Quicksort Running Time
I am trying to refresh my knowledge (and hopefully learn more) about Algorithm Analysis. I took a course on this two years ago but I am trying to catch up on what I had learned back then.
The way I am going about it is by doing exercises from the classic text Introduction to Algorithms, 2nd Edition - CLRS.
The problem that I am trying to solve is this:
Exercise 7.2-2
What is the running time of QUICKSORT when all elements of array A have the same value?
My Solution
The running time of QUICKSORT when all elements of array A have the same value will be equivalent to the worst case running of QUICKSORT since no matter what pivot is picked, QUICKSORT will have to go through all the values in A. And since all values are the same, each recursive call will lead to unbalanced partitioning.
Thus the recurrence will be:
$$T(n) = T(n-1) + \Theta(n)$$
The above recurrence has the solution (I will prove this later):
$$T(n) = \Theta(n^2)$$
Hence the running time of QUICKSORT in this case is $$\Theta(n^2)$$
Please verify if I have answered the question appropriately :)
Please let me know if this question should be posted elsewhere in the SE network.
Thanks!
Jake Clawson
Your solution looks fully right.
The answer depends on how you are selecting the pivot.

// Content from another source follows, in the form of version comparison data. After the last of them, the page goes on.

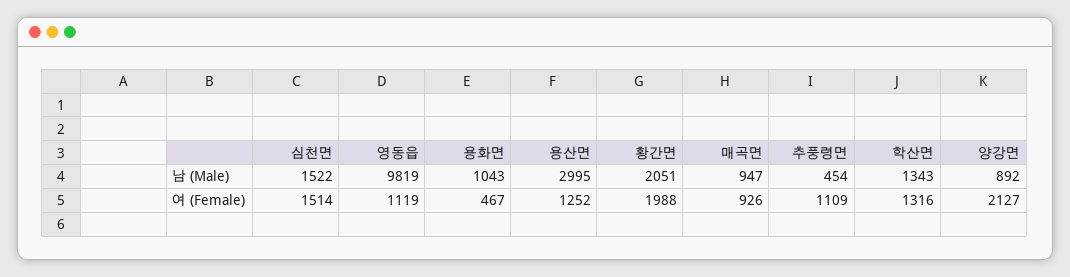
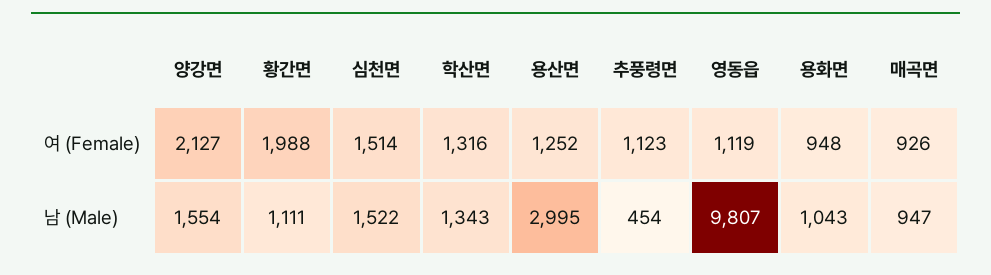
영동읍, 남 (Male): 9819 -> 9807
황간면, 남 (Male): 2051 -> 1111
양강면, 남 (Male): 892 -> 1554
용화면, 여 (Female): 467 -> 948
추풍령면, 여 (Female): 1109 -> 1123

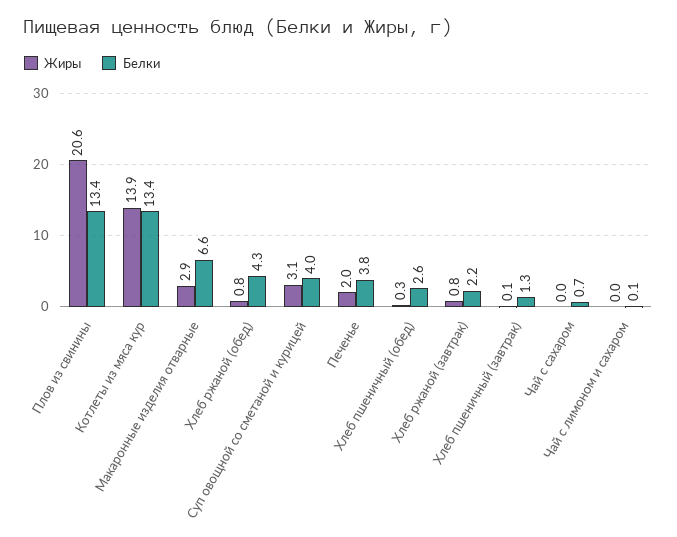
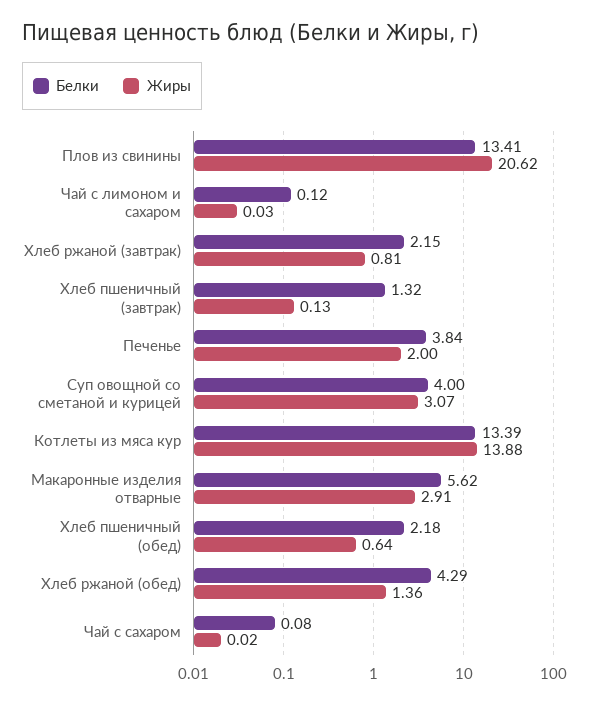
Белки, Макаронные изделия отварные: 6.6 -> 5.62
Жиры, Хлеб ржаной (обед): 0.8 -> 1.36
Жиры, Хлеб пшеничный (обед): 0.3 -> 0.64
Белки, Хлеб пшеничный (обед): 2.6 -> 2.18
Белки, Чай с сахаром: 0.7 -> 0.08

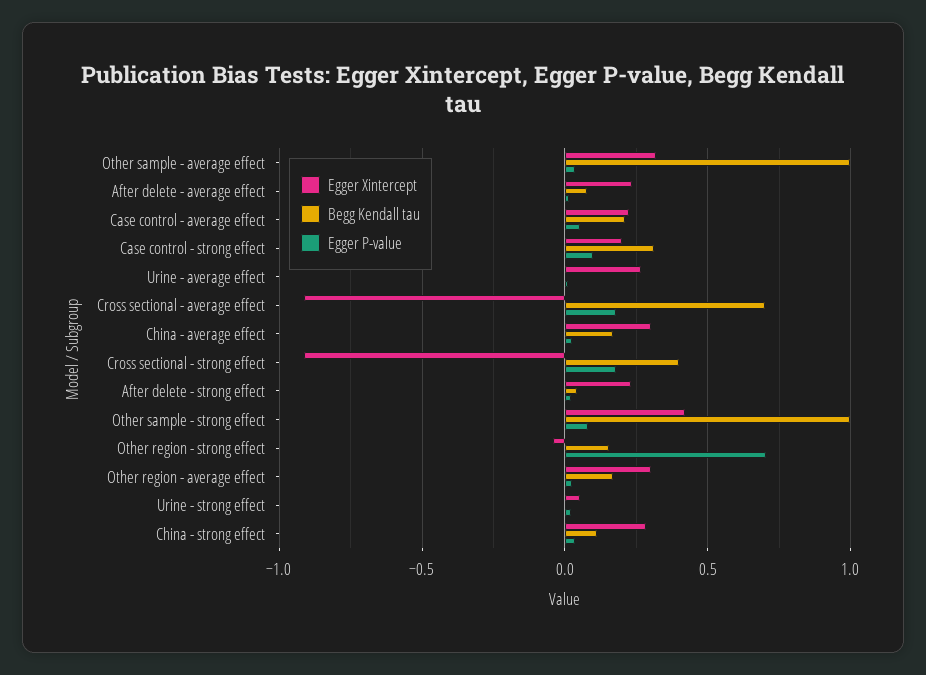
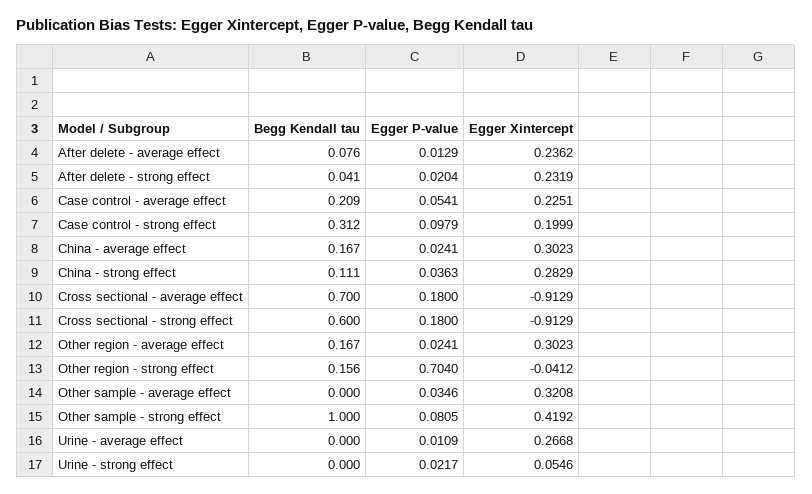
Begg Kendall tau, Other sample - average effect: 1 -> 0
Begg Kendall tau, Cross sectional - strong effect: 0.4 -> 0.6

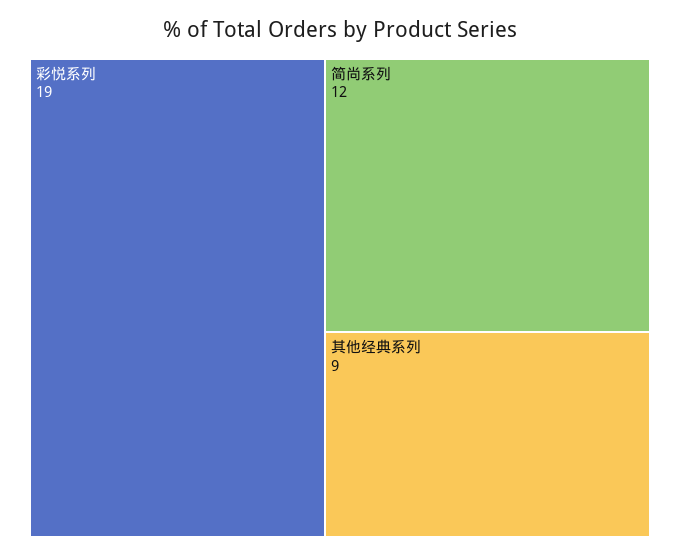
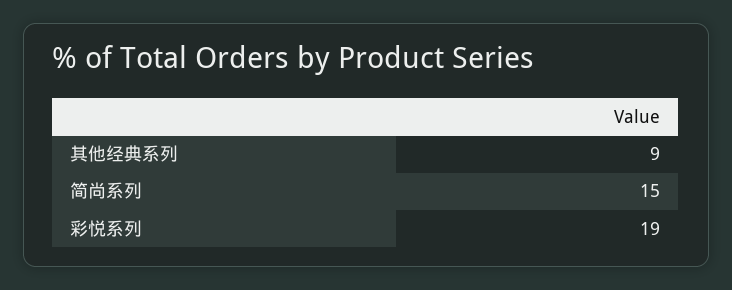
简尚系列: 12 -> 15

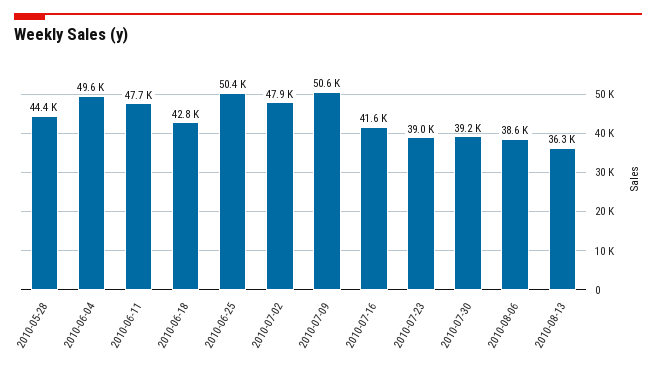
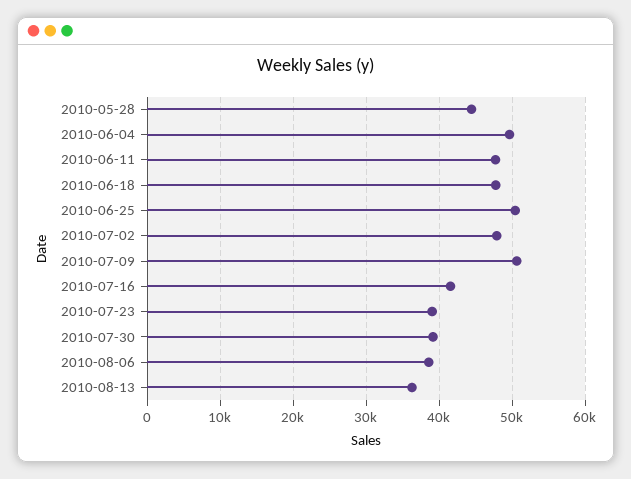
2010-06-18: 42800 -> 48000

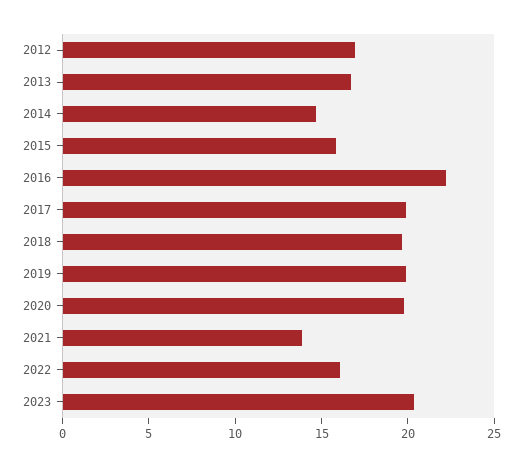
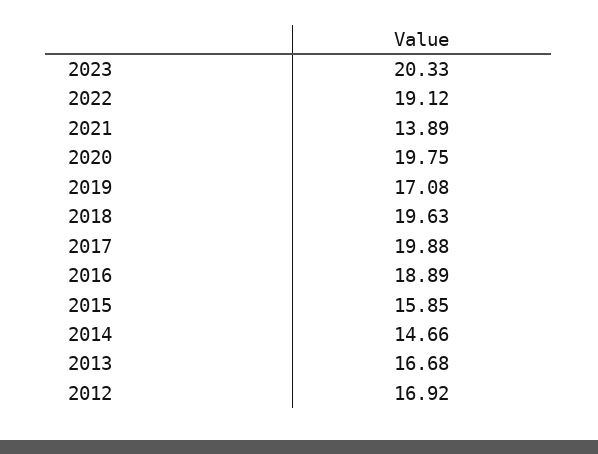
2016: 22 -> 18.89
2019: 20 -> 17.08
2022: 16 -> 19.12

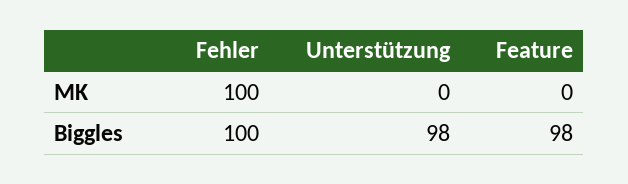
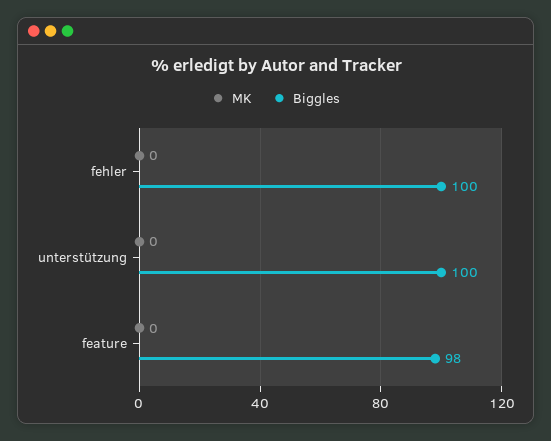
MK, Fehler: 100 -> 0
Biggles, Unterstützung: 98 -> 100

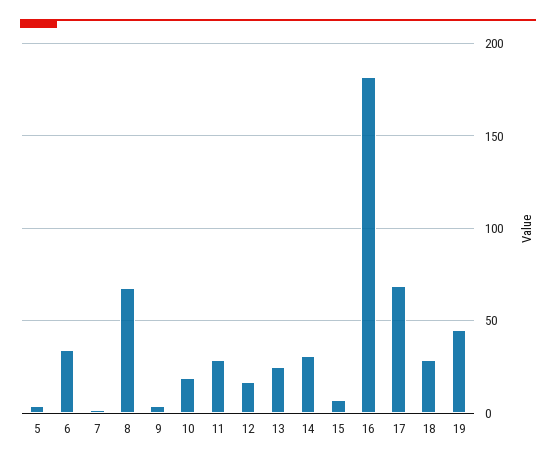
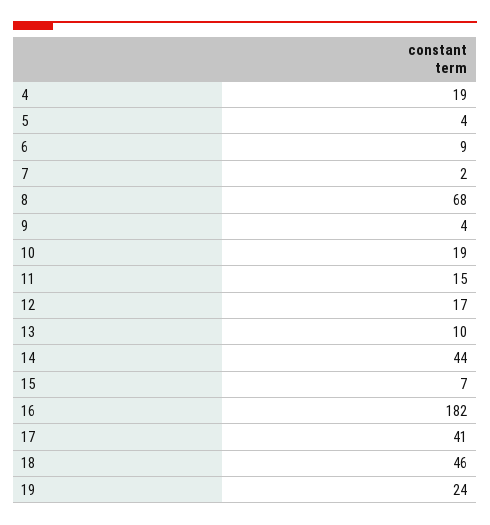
6: 35 -> 9
11: 30 -> 15
13: 25 -> 10
14: 30 -> 44
17: 70 -> 41
18: 30 -> 46
19: 45 -> 24
4: none -> 19

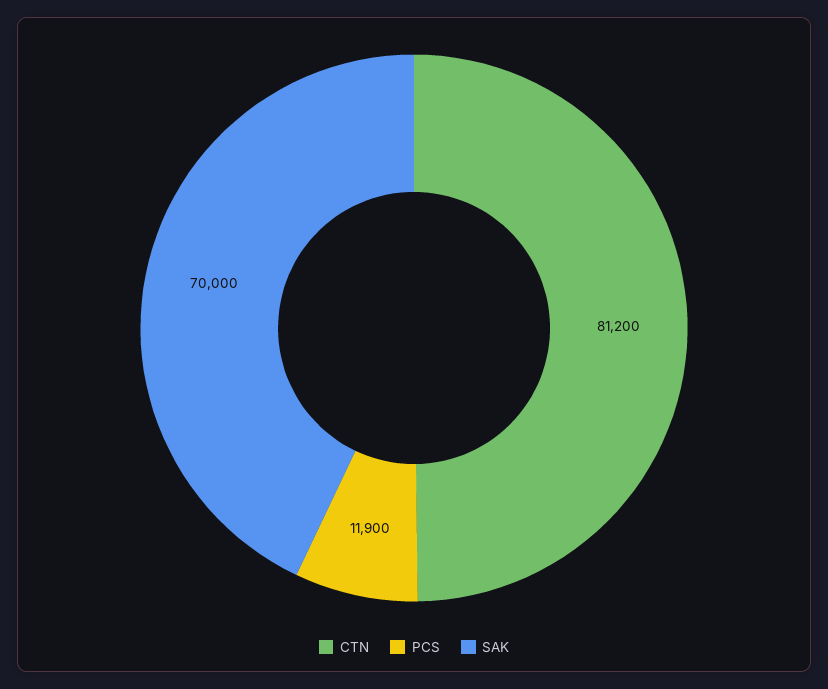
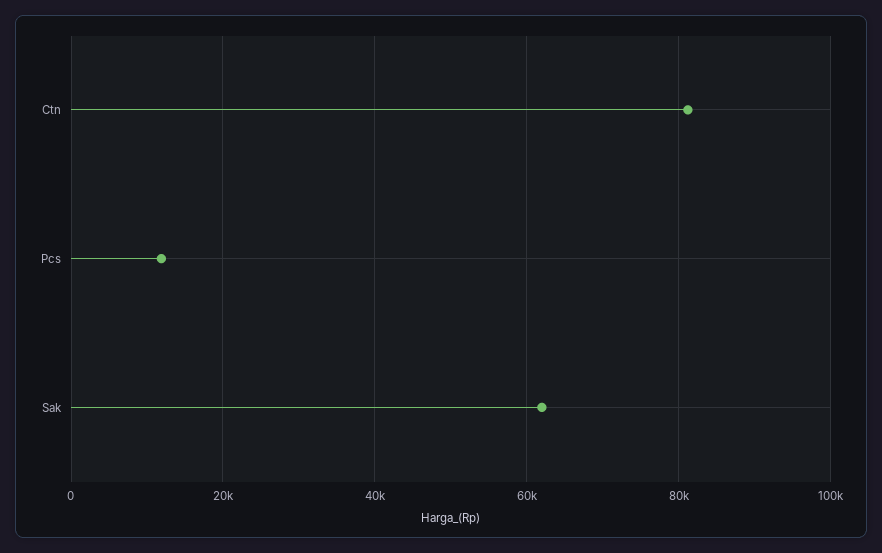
SAK: 70000 -> 62000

If you follow the algorithm present in the CLSR which always selects the last element as the pivot then it would result in the equation $T(N)=T(N-1)+N$ and hence $T(N)=O(N^2)$ else if you select the middle element as the pivot every time the equation will become $T(N)=2T(N/2)+N$ which would result in $T(N)=\Theta(N\log N)$.
No, the partitionings will lead to perfectly balanced subarrays. Indeed, the algorithm will search for the first element $\ge$ pivot on the left and $\le$ pivot on the right and swap them. As all elements are equal (and equal to the pivot), the leftmost and righmost element will be immediately swapped. This will continue until the two indexes meet, which occurs exactly in the middle.